The exercises were meant to simulate dangerous situations as realistically as possible, because situation training using paintball guns with no recoil against paper cut-outs doesn’t get the job done right, said ATK manager Randy Clifton. Clifton said he’s seen officers trained to drop to a knee and raise their hand when they’ve been shot in training — and then do the same thing in an actual shootout.
“You do as you train,” said Salt Lake County Sheriff Jim Winder. “When you’re put in a stressful situation, you mimic what you’ve been trained to think is the appropriate response.”
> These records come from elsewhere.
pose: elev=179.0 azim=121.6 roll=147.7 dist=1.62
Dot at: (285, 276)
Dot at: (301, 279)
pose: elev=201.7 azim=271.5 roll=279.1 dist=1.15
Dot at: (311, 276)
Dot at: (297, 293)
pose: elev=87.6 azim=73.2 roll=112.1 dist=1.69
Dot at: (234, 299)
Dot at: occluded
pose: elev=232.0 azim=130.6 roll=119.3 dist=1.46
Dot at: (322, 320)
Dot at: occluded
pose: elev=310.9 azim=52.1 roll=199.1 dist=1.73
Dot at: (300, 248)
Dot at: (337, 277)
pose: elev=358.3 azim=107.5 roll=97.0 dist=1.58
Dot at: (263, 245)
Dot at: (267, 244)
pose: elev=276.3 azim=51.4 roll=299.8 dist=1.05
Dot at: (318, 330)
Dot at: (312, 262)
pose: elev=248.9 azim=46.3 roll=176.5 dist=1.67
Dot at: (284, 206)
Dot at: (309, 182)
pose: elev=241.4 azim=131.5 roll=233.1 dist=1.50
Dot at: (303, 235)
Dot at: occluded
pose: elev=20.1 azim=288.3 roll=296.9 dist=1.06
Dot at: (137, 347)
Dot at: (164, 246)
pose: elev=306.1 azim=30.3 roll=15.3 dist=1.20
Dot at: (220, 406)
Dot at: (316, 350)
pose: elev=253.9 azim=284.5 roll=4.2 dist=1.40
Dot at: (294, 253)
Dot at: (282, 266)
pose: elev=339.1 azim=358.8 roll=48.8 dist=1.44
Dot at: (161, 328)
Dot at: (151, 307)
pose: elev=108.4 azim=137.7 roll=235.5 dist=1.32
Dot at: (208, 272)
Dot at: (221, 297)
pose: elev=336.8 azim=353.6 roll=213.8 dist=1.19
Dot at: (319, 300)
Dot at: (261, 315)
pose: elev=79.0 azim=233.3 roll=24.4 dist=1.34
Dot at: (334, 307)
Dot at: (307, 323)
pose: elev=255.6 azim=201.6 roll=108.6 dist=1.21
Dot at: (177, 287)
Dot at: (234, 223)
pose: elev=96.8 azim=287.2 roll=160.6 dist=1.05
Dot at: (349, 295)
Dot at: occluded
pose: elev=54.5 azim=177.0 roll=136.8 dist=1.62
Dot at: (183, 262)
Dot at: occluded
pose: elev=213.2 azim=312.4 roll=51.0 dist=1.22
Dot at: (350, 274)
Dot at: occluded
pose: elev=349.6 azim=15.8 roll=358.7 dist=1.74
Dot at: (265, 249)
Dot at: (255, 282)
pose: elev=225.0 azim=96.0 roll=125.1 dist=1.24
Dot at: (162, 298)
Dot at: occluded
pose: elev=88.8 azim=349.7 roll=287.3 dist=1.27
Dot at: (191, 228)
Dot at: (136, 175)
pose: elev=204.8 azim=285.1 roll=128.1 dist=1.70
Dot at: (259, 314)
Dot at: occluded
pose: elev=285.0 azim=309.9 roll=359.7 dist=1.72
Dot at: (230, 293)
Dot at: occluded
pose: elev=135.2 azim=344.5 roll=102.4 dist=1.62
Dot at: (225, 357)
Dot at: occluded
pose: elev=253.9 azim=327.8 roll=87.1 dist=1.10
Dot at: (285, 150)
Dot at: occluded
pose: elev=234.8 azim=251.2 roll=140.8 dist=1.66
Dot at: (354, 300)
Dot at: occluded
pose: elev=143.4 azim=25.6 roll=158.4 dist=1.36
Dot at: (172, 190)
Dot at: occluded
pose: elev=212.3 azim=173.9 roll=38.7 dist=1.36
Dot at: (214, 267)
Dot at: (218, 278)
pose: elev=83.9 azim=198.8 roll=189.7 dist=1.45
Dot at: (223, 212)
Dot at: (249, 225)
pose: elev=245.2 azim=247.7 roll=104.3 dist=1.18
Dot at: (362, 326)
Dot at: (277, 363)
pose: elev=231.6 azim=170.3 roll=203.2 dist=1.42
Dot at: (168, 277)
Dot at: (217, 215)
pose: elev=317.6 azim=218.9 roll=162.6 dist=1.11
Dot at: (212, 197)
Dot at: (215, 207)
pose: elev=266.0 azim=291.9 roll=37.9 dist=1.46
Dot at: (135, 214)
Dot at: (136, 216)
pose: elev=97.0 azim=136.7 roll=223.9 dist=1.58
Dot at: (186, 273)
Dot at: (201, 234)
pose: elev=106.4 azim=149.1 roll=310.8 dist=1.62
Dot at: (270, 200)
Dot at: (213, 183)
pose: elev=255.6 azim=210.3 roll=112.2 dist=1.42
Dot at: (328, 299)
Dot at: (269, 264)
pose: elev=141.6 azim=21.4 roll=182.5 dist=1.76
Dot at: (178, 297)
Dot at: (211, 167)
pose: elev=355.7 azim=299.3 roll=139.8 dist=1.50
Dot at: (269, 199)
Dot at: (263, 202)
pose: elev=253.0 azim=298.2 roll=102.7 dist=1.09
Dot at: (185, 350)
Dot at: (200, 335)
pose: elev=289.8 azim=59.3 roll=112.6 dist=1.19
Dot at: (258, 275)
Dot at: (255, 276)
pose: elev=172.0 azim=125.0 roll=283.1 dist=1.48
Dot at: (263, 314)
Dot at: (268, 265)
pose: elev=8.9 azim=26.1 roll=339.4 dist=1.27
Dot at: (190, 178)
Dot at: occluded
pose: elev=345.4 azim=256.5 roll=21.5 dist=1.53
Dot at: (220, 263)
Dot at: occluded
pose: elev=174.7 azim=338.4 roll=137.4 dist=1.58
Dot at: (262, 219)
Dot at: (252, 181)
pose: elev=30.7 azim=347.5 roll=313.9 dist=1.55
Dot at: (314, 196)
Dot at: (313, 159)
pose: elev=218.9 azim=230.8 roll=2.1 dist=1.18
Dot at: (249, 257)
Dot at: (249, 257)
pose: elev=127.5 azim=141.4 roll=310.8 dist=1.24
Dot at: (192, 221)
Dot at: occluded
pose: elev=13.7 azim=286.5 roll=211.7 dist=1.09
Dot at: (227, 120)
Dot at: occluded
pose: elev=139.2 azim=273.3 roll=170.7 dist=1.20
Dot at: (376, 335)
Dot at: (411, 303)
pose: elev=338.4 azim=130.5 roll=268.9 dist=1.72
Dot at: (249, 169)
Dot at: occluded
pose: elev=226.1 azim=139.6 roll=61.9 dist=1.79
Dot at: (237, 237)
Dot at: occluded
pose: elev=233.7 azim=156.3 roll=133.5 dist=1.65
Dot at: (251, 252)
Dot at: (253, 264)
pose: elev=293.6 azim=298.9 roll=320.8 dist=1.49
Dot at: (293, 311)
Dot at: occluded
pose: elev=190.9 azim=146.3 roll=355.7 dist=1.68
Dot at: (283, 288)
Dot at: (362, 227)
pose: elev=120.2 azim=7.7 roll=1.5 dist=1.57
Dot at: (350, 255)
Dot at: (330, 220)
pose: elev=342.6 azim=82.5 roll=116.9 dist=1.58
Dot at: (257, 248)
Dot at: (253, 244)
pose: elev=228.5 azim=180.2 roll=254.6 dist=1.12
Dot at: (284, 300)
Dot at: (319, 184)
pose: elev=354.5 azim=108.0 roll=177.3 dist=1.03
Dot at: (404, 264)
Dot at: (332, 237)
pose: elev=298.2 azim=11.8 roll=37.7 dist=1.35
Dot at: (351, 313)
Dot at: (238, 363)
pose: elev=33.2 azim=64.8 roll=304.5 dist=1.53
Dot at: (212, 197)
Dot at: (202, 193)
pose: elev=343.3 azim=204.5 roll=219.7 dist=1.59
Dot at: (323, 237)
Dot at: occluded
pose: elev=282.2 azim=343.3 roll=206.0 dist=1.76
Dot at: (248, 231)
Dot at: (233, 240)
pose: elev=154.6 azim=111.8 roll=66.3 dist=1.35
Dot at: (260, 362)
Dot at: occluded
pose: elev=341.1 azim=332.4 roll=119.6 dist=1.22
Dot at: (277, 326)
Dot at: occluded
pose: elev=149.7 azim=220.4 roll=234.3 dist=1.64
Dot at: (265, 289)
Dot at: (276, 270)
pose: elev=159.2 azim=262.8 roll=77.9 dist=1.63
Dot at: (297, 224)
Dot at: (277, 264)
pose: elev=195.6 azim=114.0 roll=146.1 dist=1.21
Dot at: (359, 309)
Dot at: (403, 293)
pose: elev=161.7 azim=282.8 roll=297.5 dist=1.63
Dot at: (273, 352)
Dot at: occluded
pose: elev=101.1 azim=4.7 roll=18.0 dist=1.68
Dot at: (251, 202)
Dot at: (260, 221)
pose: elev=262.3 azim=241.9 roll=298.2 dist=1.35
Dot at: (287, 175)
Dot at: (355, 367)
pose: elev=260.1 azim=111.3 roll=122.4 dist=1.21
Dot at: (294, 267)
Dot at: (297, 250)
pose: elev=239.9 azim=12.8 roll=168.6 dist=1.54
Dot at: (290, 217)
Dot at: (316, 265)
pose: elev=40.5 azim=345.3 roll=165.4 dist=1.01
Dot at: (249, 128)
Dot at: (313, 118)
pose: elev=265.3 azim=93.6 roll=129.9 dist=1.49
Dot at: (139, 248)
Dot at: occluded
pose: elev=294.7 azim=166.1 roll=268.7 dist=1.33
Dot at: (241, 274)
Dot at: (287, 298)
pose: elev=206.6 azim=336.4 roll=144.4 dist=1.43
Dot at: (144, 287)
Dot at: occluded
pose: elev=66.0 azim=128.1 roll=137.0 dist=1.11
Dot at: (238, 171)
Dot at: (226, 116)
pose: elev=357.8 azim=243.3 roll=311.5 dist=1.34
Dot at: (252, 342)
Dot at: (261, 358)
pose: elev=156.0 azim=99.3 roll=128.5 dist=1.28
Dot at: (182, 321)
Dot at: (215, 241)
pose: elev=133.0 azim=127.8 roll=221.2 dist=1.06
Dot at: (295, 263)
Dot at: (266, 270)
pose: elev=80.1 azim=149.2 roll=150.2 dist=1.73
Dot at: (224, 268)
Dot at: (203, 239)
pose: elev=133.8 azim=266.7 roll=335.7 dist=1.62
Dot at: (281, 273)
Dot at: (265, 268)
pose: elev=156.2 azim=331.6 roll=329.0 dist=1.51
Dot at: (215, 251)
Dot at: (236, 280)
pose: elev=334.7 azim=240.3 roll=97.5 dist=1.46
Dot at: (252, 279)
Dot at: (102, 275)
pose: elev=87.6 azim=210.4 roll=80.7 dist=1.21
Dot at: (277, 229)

Winder also said it’s invaluable for an officer to know exactly what his or her bullet will do when it leaves the chamber. So for the exercises Wednesday, two shooting ranges were set up where officers were able to fire at the ballistic gel mimicking, as close as possible, human flesh. The officers watched as the rounds blew cavities into the yellow gel, and even more valuable, how deep they went after going through real car windows.
Idle knows a thing or two about a bullet’s effect on the human body. He was shot seven times 12 years ago when a traffic stop turned sour; the man inside the stopped car had a rifle. Idle said using a paintball gun that feels and recoils like his service weapon against Mitchell in an armored suit, put him right back in the same stressful mindset as that day in 1997.
“You learn to make a decision — the fast and right decision,” he said.
Idle and the other officers said they will take what they learned Wednesday back to their agencies — almost 60 in all — and tell their fellow men and women in blue these realistic simulations are an invaluable education.